Write out the lines below, unchanged, from the line with "genus: Dahlia" through the end of the rows.

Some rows
= = =
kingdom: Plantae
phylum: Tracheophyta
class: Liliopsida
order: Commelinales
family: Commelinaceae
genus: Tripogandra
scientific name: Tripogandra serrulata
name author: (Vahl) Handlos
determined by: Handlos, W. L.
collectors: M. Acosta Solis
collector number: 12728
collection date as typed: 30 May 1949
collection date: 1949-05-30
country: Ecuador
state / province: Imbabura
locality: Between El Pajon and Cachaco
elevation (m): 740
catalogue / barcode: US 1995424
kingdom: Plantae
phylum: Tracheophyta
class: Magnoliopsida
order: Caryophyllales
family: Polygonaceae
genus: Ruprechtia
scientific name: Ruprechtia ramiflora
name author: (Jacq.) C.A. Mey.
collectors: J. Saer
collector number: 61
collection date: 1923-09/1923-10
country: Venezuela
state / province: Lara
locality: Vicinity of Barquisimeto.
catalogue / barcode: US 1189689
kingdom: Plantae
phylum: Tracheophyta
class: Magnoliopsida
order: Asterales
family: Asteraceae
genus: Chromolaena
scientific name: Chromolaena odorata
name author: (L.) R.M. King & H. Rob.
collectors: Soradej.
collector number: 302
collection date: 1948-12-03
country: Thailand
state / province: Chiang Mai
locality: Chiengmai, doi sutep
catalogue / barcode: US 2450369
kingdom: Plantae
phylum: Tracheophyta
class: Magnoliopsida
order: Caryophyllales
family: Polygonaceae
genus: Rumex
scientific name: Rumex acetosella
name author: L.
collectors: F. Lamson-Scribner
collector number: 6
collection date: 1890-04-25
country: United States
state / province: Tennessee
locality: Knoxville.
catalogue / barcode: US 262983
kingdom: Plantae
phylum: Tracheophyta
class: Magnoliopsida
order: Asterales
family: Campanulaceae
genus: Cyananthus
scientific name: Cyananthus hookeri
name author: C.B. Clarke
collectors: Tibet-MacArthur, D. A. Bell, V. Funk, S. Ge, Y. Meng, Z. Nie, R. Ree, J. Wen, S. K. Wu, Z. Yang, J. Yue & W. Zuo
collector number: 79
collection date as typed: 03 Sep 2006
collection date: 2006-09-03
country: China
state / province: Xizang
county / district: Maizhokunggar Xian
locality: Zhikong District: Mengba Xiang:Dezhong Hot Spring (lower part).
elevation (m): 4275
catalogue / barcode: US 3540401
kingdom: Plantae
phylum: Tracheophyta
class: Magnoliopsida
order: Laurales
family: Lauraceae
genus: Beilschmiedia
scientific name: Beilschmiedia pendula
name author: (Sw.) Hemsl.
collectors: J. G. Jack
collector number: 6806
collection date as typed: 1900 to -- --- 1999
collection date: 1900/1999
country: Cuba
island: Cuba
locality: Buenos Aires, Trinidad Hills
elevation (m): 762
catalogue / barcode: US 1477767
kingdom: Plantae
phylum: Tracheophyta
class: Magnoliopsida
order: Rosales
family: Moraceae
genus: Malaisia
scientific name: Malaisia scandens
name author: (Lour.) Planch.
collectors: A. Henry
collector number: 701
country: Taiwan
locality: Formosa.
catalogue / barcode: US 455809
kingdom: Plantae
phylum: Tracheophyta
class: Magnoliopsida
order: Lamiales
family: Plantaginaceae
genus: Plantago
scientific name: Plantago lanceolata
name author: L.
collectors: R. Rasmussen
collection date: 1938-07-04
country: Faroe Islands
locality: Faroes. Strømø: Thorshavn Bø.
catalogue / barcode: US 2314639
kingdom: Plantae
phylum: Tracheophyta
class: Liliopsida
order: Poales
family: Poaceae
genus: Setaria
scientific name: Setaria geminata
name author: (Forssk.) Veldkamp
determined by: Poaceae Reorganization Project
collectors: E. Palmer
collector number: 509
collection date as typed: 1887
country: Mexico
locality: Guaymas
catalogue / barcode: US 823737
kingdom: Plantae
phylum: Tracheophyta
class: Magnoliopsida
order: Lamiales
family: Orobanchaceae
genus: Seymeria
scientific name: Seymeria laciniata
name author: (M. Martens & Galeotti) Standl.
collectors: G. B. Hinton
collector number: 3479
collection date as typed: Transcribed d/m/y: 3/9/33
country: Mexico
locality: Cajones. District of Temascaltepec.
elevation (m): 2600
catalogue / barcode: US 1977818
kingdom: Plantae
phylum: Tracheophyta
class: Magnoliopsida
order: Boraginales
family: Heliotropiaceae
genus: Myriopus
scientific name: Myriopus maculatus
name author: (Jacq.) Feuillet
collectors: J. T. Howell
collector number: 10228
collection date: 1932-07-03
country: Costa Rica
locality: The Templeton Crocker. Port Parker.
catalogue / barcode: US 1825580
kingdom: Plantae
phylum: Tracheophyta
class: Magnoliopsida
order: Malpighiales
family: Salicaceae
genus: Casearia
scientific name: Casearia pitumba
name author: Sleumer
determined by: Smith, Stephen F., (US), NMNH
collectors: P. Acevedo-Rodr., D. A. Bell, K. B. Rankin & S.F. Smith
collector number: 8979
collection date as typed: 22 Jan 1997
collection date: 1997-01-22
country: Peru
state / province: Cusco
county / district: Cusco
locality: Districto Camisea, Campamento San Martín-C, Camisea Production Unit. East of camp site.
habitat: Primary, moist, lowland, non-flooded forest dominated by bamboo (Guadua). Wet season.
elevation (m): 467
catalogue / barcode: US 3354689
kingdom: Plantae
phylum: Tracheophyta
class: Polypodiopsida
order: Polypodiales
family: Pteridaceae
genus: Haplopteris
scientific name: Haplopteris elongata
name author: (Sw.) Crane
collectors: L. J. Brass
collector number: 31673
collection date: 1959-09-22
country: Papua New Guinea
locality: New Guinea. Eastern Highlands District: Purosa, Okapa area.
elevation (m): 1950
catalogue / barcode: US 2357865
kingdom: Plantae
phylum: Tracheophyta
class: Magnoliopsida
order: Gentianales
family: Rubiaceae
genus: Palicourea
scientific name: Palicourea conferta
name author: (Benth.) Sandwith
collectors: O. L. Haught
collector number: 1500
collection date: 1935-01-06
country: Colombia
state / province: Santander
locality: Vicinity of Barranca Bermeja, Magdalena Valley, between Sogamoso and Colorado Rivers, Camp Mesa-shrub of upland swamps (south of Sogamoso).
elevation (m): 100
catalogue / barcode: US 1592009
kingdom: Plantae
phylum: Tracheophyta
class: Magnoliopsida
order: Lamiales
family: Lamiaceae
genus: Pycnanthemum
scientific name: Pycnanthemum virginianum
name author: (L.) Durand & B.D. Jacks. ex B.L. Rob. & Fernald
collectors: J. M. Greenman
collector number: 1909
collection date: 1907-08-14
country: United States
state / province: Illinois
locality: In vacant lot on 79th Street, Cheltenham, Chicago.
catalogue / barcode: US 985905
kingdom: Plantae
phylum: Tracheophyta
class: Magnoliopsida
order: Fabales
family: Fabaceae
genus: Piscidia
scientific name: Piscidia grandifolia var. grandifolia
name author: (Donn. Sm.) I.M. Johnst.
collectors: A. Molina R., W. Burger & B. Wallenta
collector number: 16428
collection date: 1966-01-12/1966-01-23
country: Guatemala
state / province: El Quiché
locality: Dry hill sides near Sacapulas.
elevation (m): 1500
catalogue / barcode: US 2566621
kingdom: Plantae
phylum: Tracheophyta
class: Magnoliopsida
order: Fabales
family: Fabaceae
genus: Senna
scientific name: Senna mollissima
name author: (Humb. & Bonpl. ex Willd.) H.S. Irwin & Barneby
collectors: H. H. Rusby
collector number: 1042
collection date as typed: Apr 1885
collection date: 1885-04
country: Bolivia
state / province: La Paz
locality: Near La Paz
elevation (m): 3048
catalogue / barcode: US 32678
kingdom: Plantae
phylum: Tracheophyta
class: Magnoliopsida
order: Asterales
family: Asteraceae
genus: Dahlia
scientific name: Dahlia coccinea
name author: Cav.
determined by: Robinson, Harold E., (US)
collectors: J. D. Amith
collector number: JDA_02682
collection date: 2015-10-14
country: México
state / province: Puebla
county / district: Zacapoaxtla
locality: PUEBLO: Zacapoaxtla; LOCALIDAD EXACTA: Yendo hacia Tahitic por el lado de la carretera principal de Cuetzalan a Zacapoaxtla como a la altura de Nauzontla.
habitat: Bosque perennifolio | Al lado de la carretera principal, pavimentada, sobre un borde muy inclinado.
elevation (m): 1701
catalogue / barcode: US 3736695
= = =
== Written solution ==
genus: Dahlia
scientific name: Dahlia coccinea
name author: Cav.
determined by: Robinson, Harold E., (US)
collectors: J. D. Amith
collector number: JDA_02682
collection date: 2015-10-14
country: México
state / province: Puebla
county / district: Zacapoaxtla
locality: PUEBLO: Zacapoaxtla; LOCALIDAD EXACTA: Yendo hacia Tahitic por el lado de la carretera principal de Cuetzalan a Zacapoaxtla como a la altura de Nauzontla.
habitat: Bosque perennifolio | Al lado de la carretera principal, pavimentada, sobre un borde muy inclinado.
elevation (m): 1701
catalogue / barcode: US 3736695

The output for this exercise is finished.